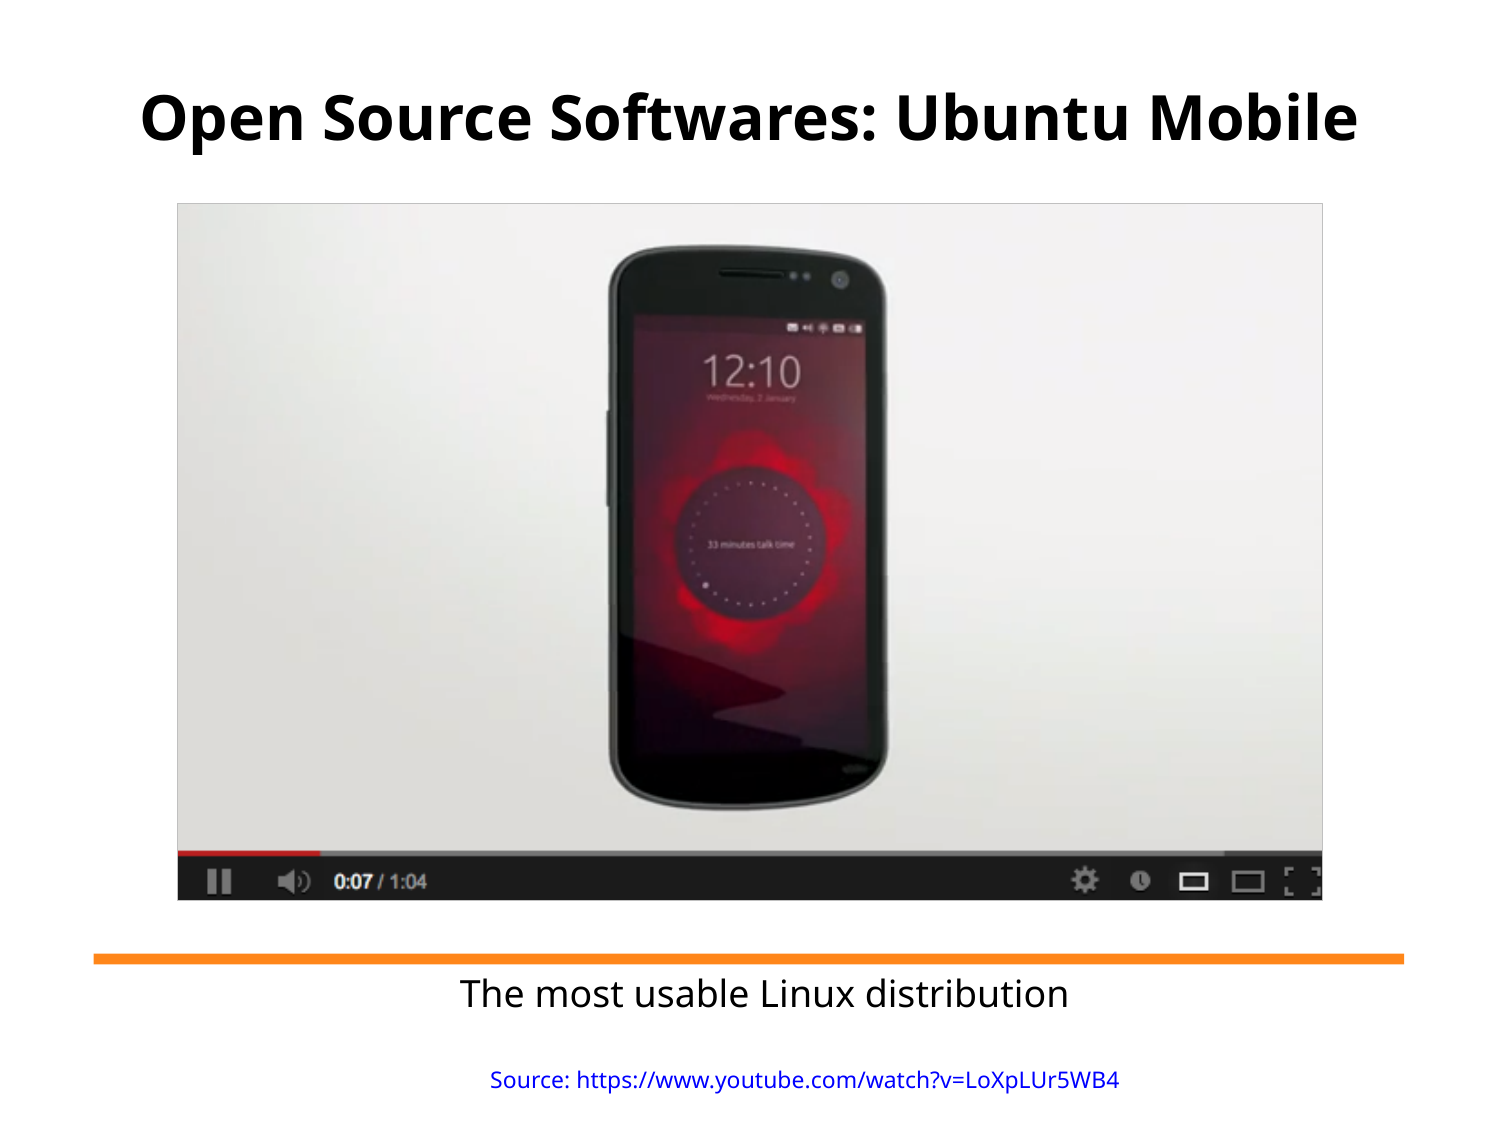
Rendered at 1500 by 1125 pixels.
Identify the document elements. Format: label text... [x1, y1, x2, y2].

title Open Source Softwares: Ubuntu Mobile [75, 44, 1426, 188]
text_box Source: https://www.youtube.com/watch?v=LoXpLUr5WB4 [475, 1056, 1023, 1098]
text_box The most usable Linux distribution [382, 960, 1148, 1020]
picture [0, 0, 1500, 1125]
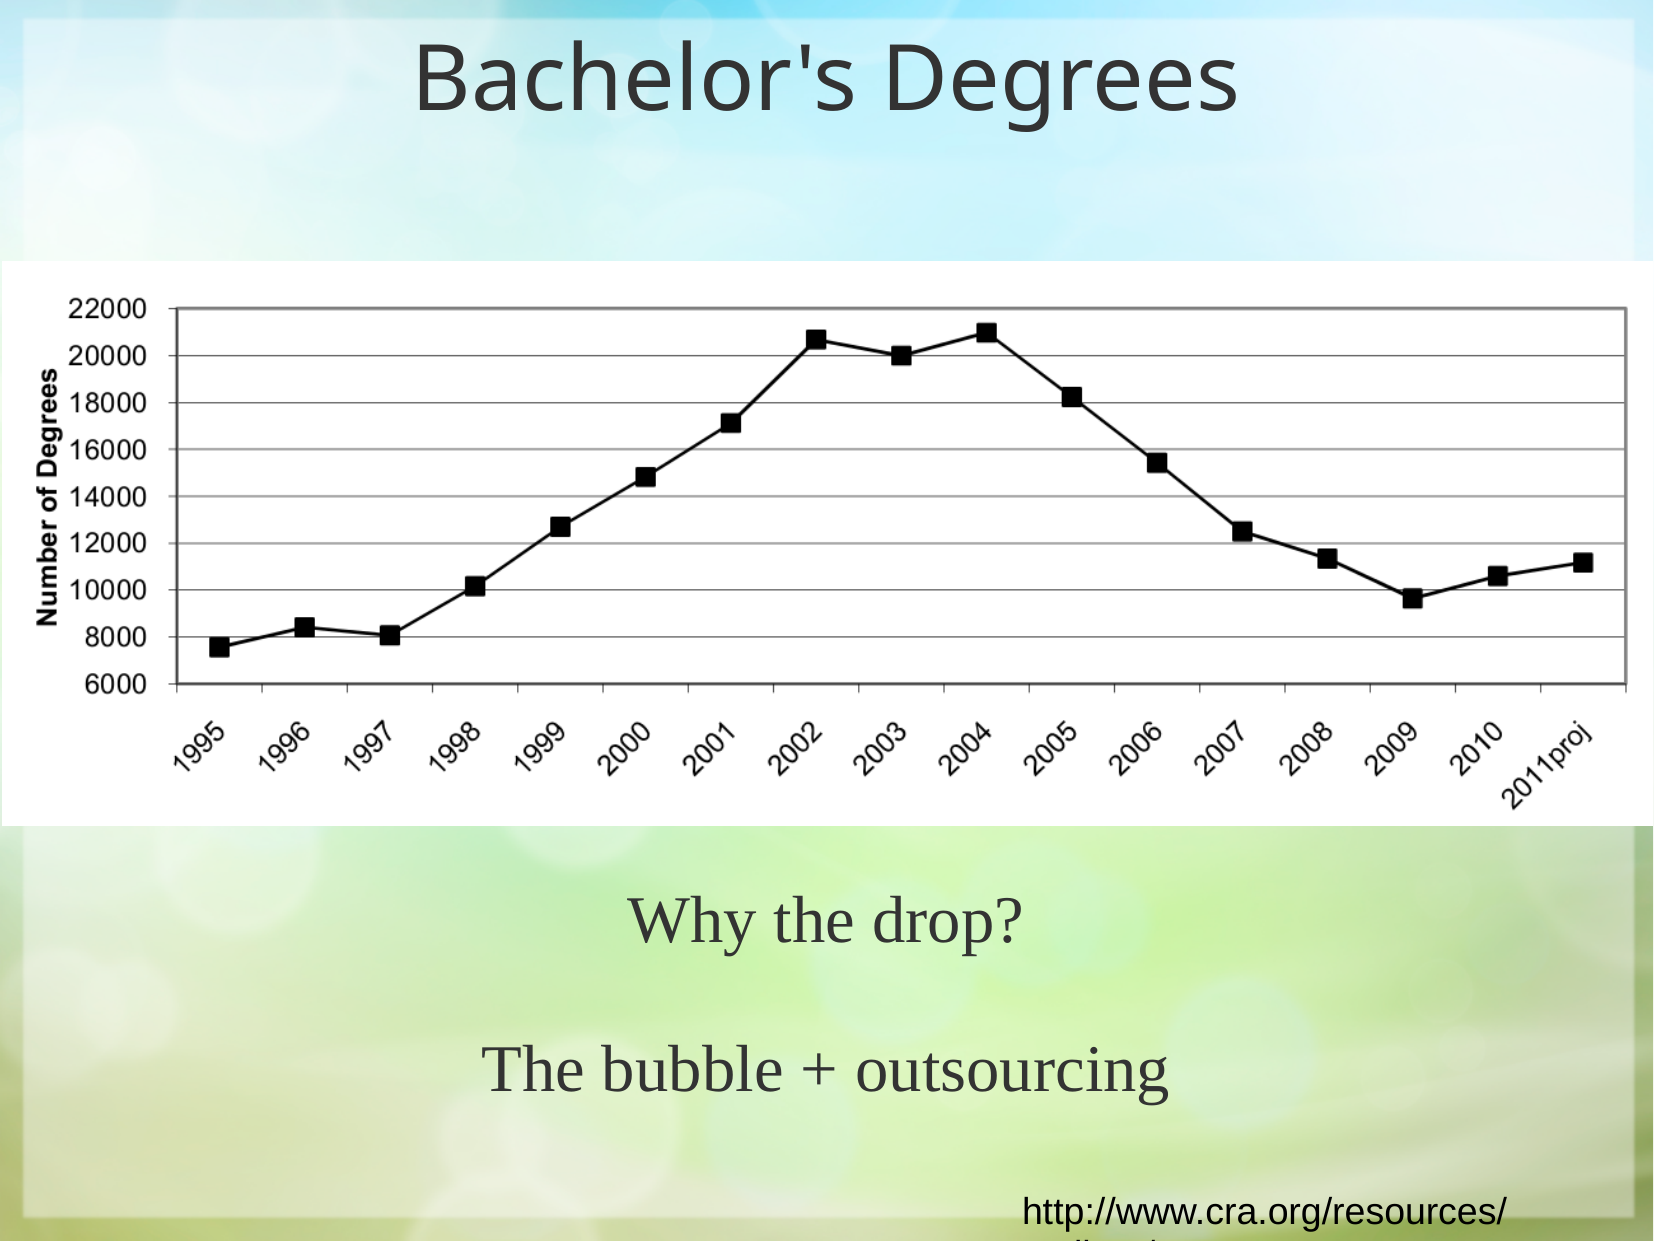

- - - - - - -

(Exercise aim):
Reproduce the rows verbatim from the start through the line containing "text_box The most", with both ends included. Leave the pictures out.

(Completed exercise):
Rendered at 1500 by 1125 pixels.
Identify the document elements. Format: label text... [x1, y1, x2, y2].

title Open Source Softwares: Ubuntu Mobile [75, 44, 1426, 188]
text_box Source: https://www.youtube.com/watch?v=LoXpLUr5WB4 [475, 1056, 1023, 1098]
text_box The most usable Linux distribution [382, 960, 1148, 1020]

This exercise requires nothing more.